:: Text under study ::
Segment Open

Severe neurological clinical symptoms are manifested in the early onset form during the first year of life. Symptoms include failure to thrive, microcephaly, feeding difficulties, hypotonia, vomiting, developmental delay, seizures, and speech delay. Symptoms are rarely responsive to treatment [130] in the infantile form of the disease. Retinal dysfunction has also been reported in two cases with CblC [131]. Several non-specific hematological symptoms can be seen like megaloblastic anemia and thrombocytopenia.

In 1984 [132] and later reports, a late onset form of CblC which is diagnosed in previously asymptomatic cases at older ages up to adulthood was identified [133, 134]. The first patient identified with CblC had acute onset of dementia, myelopathy, and motor neuron disease [132]. The late onset form has better outcome and response to treatment. A recent study on normal fibroblasts and fibroblasts from early onset CblC disorder identified several proteins that are downregulated in the mutant cells probably explaining some of the neurological manifestations of functional Cbl deficiency [135]. Hydroxycobalamin (HOCbl) did not cause any reduction in the excretion of tHcy from the mutant cells. Interestingly, because of the role of MTR in cellular folate retention, intracellular folate was lower in the CblC cells even after treatment with HOCbl compared to normal fibroblasts [135]. Moreover, protein markers related to brain function were found to be upregulated in fibroblasts from CblC patients and the level of expression was not restored to normal after incubation with HOCbl [135]. This probably explains the neurocognitive manifestations of the disease or effects on brain development during the prenatal life.

There seems to be a genotype-phenotype association with some mutations: the c.271dupA and c.331C>T (R111X) mutations are more prevalent in the early onset disease. Some missense mutations c.394C>T and c.482G>A are associated with late-onset disease [55, 56]. Genotype-phenotype correlations were explained by variations in the levels of MMACHC mRNA being severely lower in the early-onset forms [55].

In several cases with late onset CblC defect (age at onset 16–41 years) thrombotic events were common. Moreover, six of 11 cases described had encephalopathy, two had seizures, six suffered from myelopathy, and six suffered from psychiatric disturbances [133]. Neurological symptoms, as shown by magnetic resonance imaging, dominated with abnormalities in the white matter area, cortical atrophy, or medullar lesions mostly reported [133]. None of the patients suffered from mental retardation and few remained free of neurological or psychiatric illnesses [133]. Death occurred in few cases despite treatment with Cbl. The mechanisms behind the neurological manifestations might be related to impaired methylation causing cerebral perivascular demyelination [136]. Interestingly, one case had recurrent thrombotic events that were prevented by HOCbl injections. Folinic acid and betaine were used as adjacent therapy to lower tHcy. Oral HOCbl was less effective than the injections in preventing the thrombosis [133].

Segment Closed

:: Extracted records ::
Segment Open

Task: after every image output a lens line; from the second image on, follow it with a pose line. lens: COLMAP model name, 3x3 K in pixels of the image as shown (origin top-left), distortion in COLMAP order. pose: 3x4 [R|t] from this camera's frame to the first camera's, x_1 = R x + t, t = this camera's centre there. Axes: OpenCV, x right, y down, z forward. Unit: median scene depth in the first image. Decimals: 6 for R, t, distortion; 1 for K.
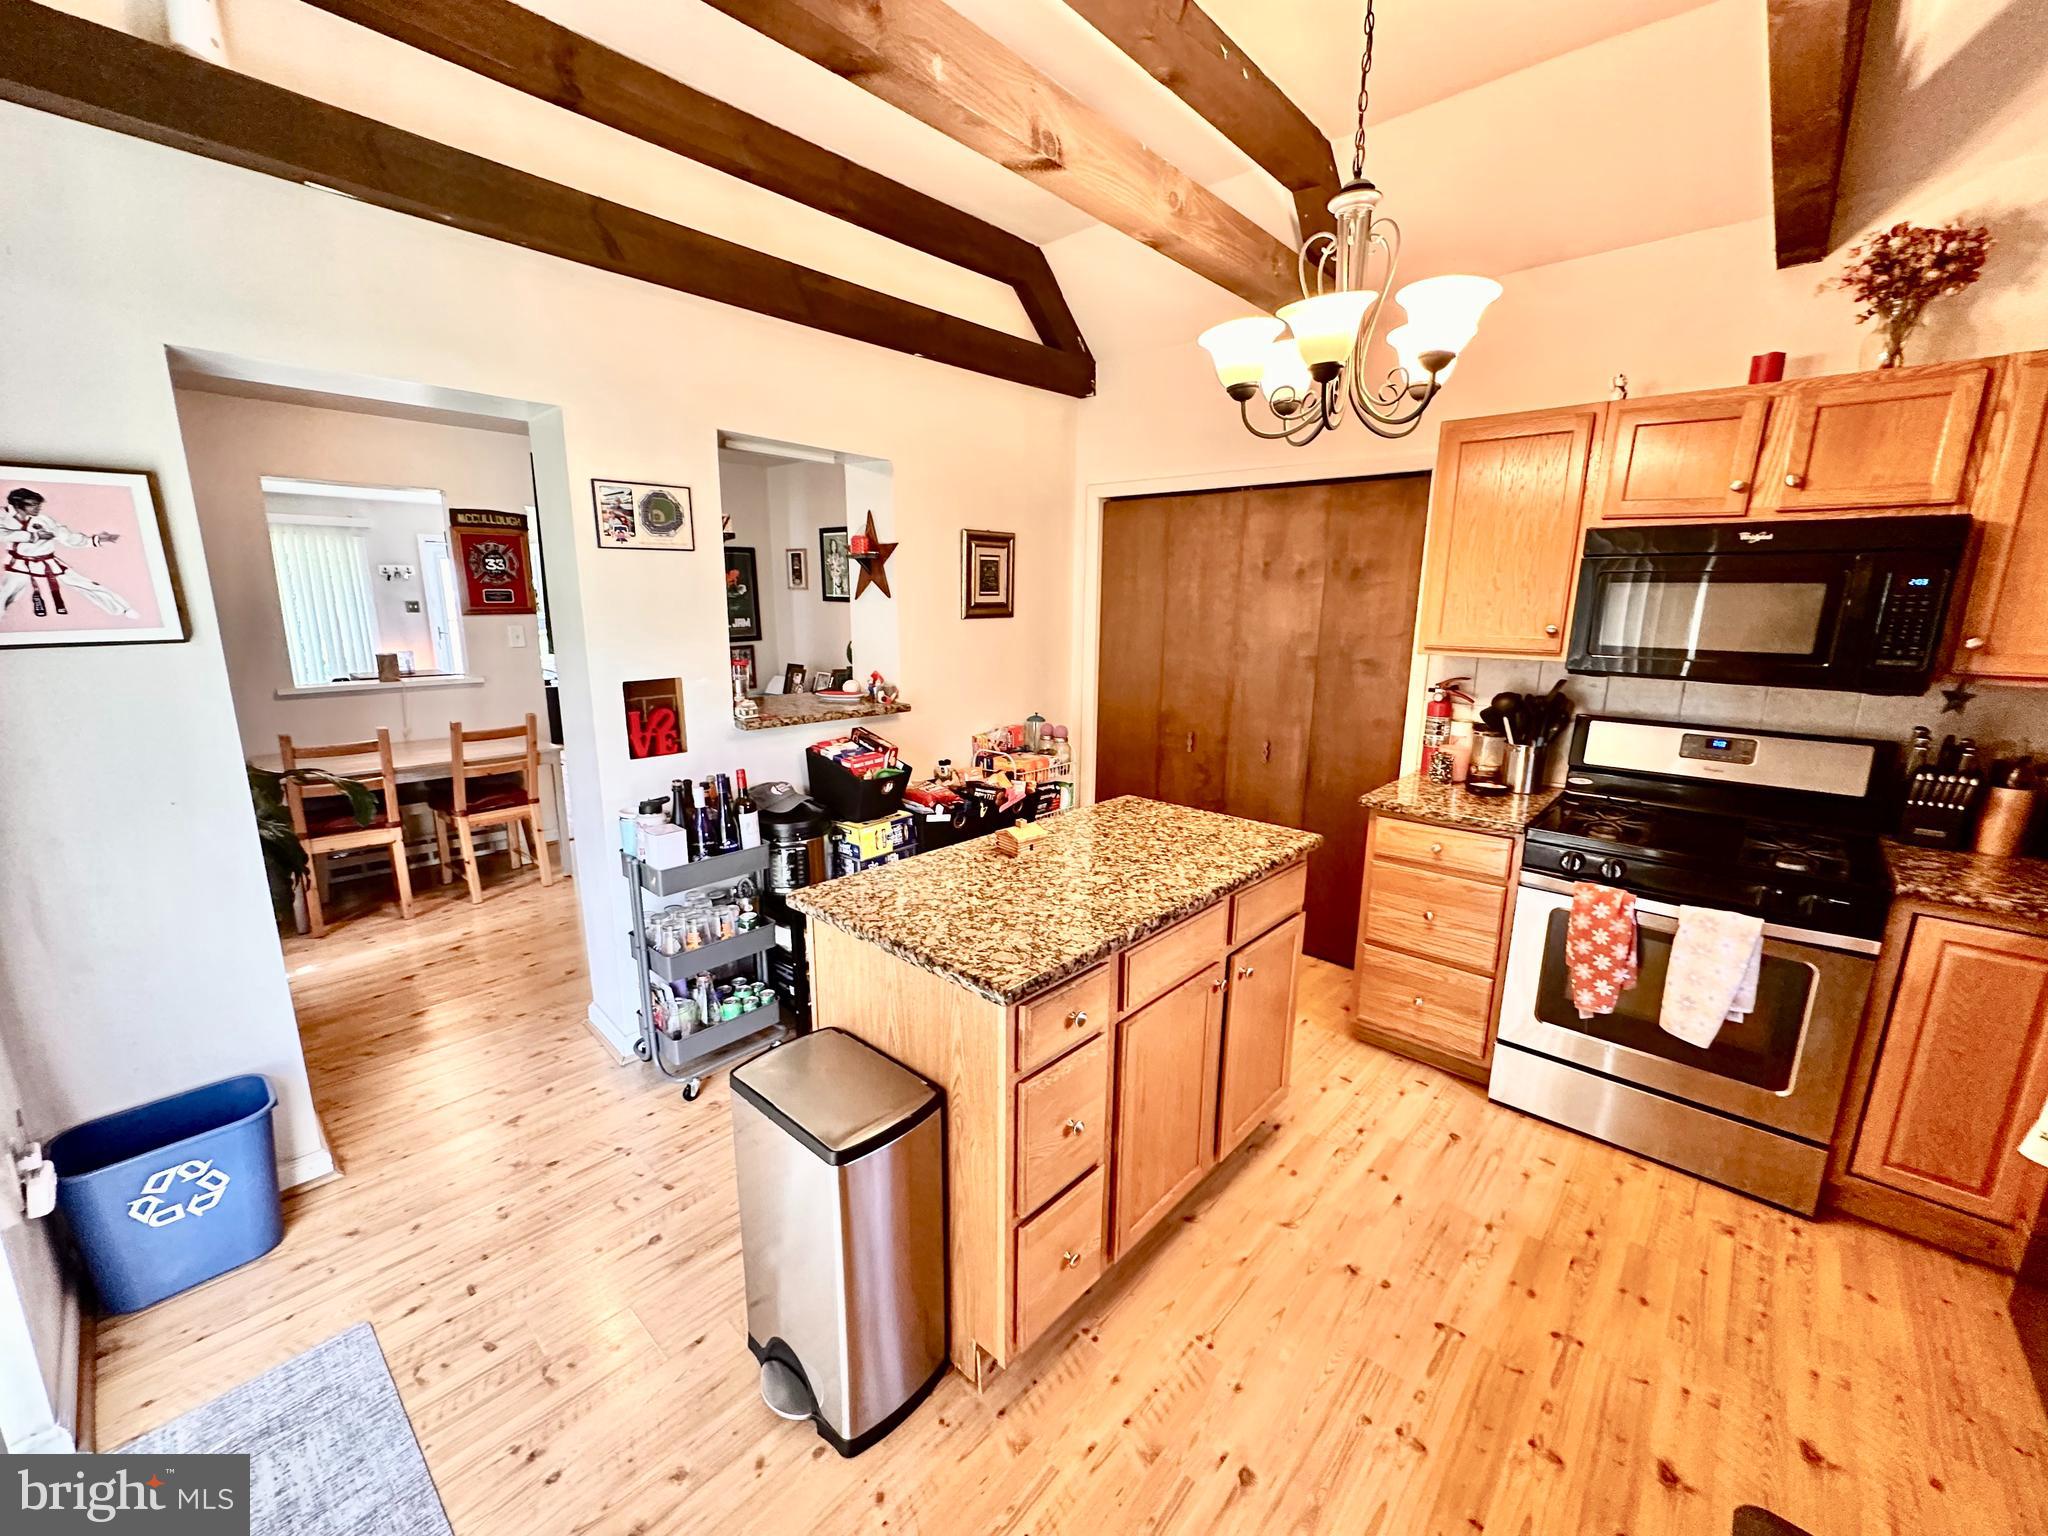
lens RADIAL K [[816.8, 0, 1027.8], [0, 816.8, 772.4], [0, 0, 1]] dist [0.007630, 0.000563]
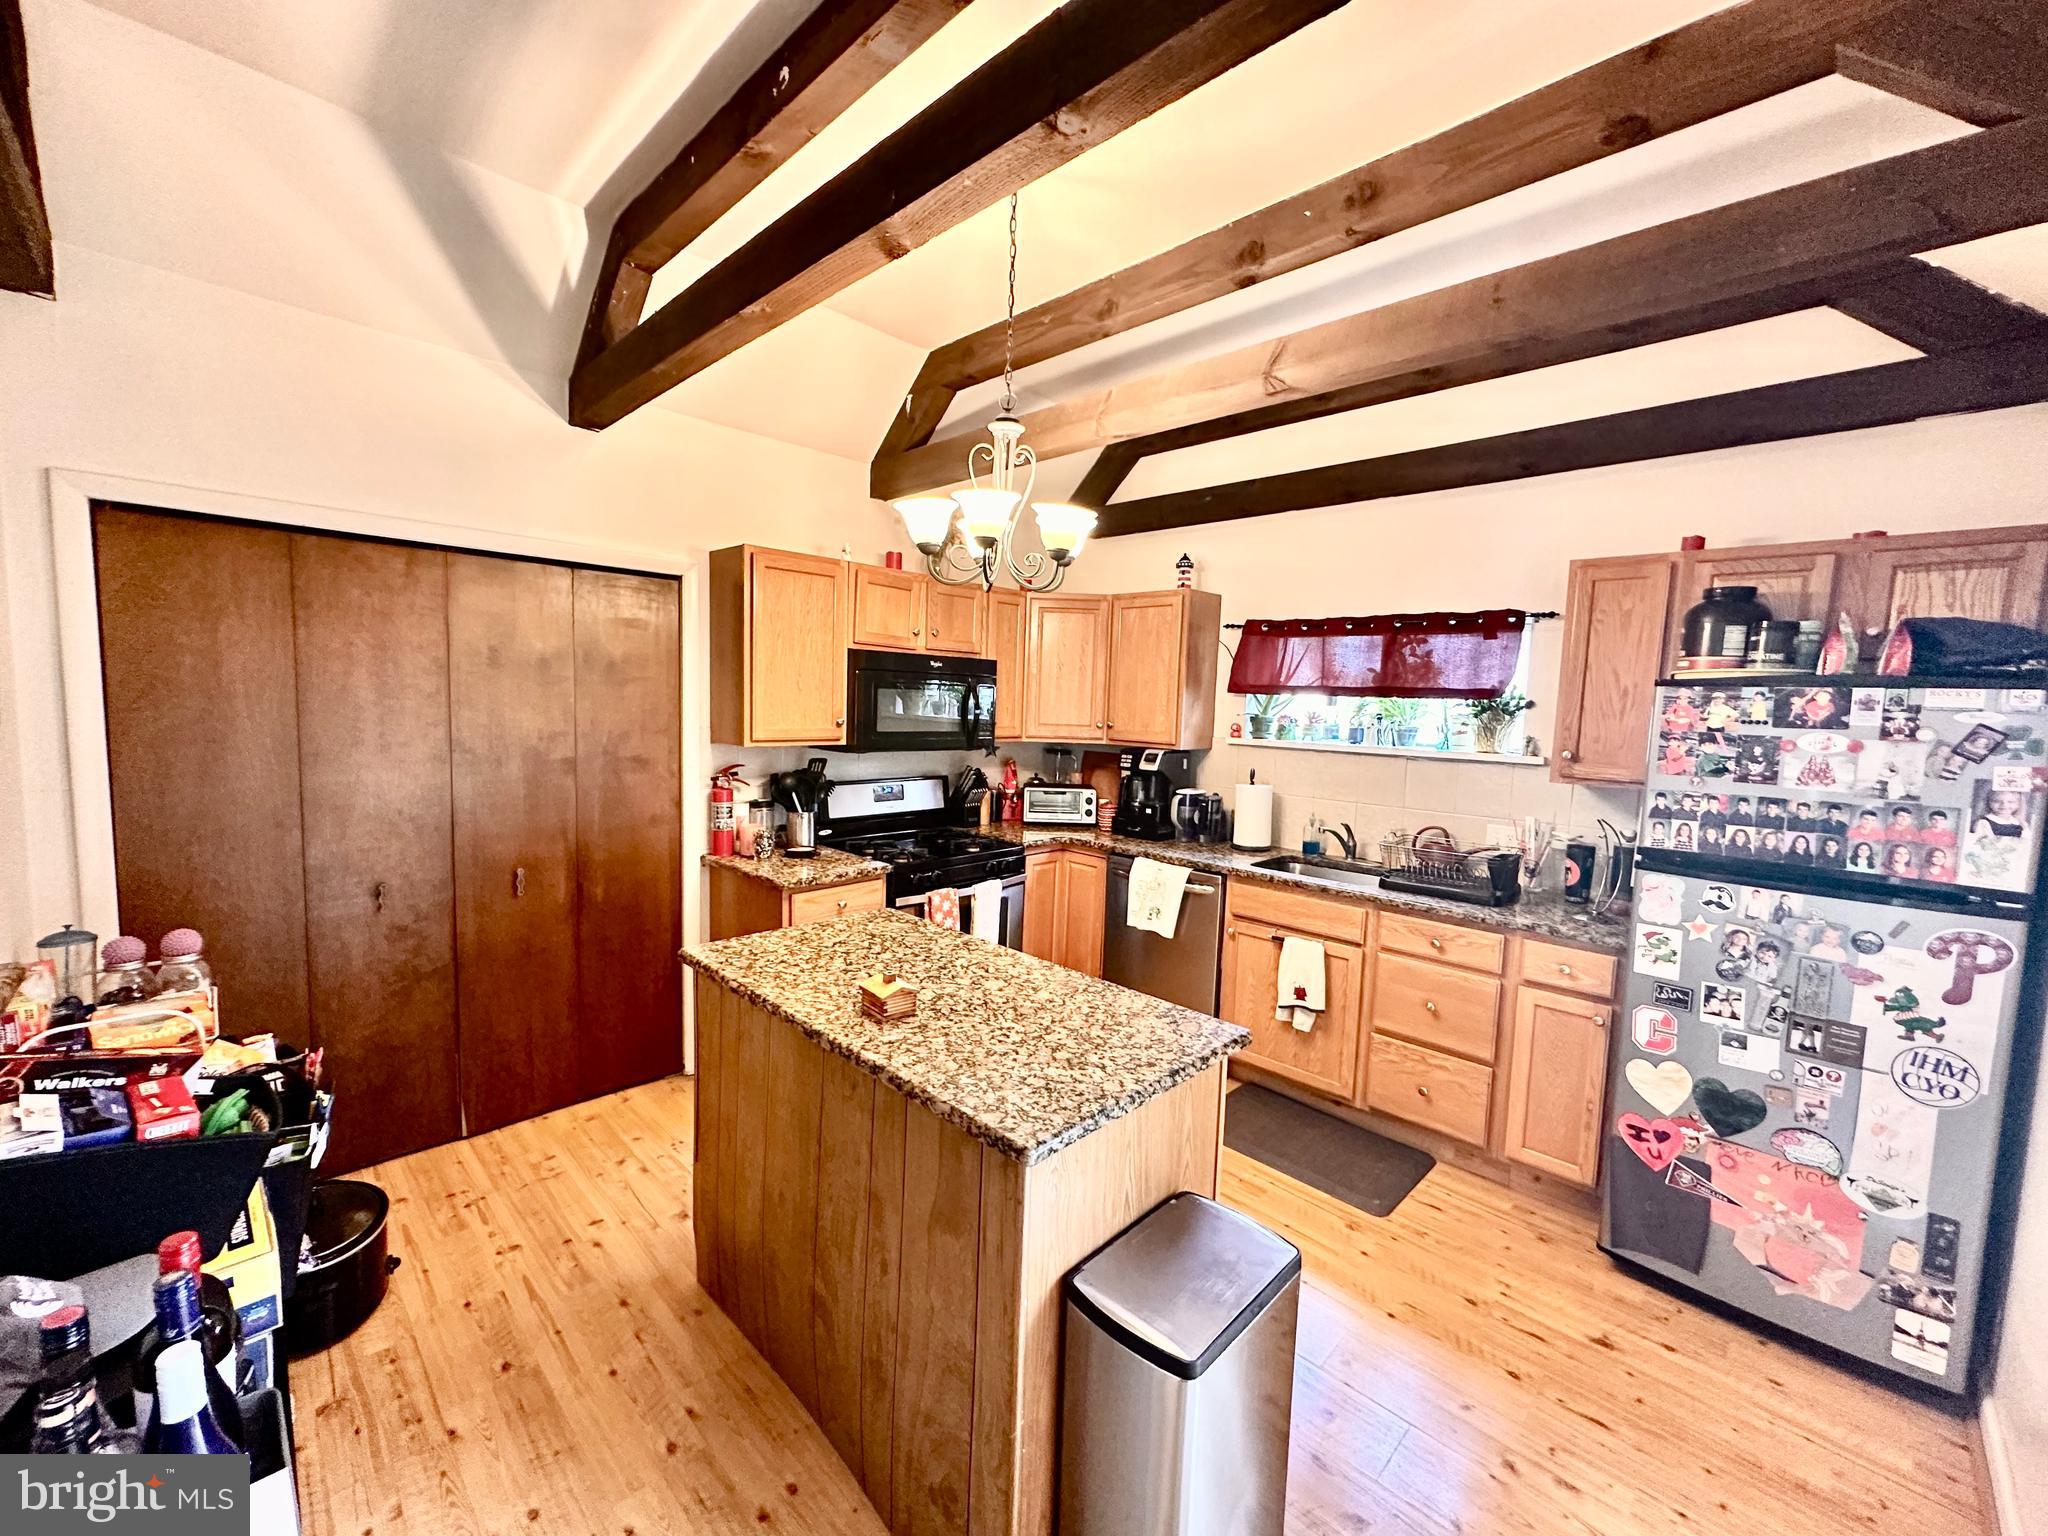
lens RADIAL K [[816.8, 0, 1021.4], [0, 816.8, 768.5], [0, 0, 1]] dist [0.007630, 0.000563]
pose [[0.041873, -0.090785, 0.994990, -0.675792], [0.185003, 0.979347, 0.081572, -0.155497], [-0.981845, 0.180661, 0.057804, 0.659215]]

Segment Closed
Segment Open

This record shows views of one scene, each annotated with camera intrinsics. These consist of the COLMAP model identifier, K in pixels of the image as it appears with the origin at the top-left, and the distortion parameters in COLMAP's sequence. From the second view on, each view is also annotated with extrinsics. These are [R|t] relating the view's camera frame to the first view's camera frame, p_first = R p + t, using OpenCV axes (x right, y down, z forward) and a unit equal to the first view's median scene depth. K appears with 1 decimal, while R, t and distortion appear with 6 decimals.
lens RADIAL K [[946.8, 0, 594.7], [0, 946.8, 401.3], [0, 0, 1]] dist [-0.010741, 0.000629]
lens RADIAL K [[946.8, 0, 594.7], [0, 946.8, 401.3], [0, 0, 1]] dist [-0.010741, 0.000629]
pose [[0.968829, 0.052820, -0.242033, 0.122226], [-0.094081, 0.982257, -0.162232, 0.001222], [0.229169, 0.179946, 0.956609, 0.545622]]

Segment Closed

:: Problem set ::
1: According to the CblC text, what did the first patient identified with CblC have?
2: Reproduce the portion of the CblC text starting at "Severe neurological clinical" and ending at "anemia and thrombocytopenia.".
3: Take the CblC text further, picking up after its final sentence.
The rows are not needed for any of this.

:: Set of answers ::
1: Acute onset of dementia, myelopathy, and motor neuron disease.

2:
Severe neurological clinical symptoms are manifested in the early onset form during the first year of life. Symptoms include failure to thrive, microcephaly, feeding difficulties, hypotonia, vomiting, developmental delay, seizures, and speech delay. Symptoms are rarely responsive to treatment [130] in the infantile form of the disease. Retinal dysfunction has also been reported in two cases with CblC [131]. Several non-specific hematological symptoms can be seen like megaloblastic anemia and thrombocytopenia.

3:
CblD (MMADHC gene)

The disorder is caused by mutations in the methylmalonic aciduria and homocystinuria type D protein (MMADHC) gene that can result in isolated homocystinuria (variant 1), isolated methylmalonic aciduria (variant 2), or combined homocystinuria and methylmalonic aciduria. Patients unable to synthesize AdoCbl and those unable to produce MeCbl have methylmalonic aciduria or homocystinuria, respectively. The third complementation group are patients unable to synthesize both coenzyme forms and have therefore methylmalonic aciduria and homocystinuria [59]. Depending on the mutation, the clinical, cellular, and molecular phenotype of the CblD disorder is heterogeneous. Mutations affecting the N-terminus of MMADHC are thought to be associated with methylmalonic aciduria, and mutations affecting the C-terminus are associated with homocystinuria [137].

CblG

This group summarizes disorders in MTR that is related to disorders in the enzyme itself or in the co-factor, MeCbl. CblG is caused by defects in MeCbl synthesis that in turn cause MTR deficiency [138].

CblF (LMBRD1 gene)

CblF is a disorder in Cbl lysosomal trafficking. This defect has been identified in 1986 as a distinct complementation group [121]. Fibroblasts from CblF patients are able to take Cbl via TC-receptor, but unable to release the vitamin from the lysosome [139]. This defect has been reported in only 13 patients so far [140].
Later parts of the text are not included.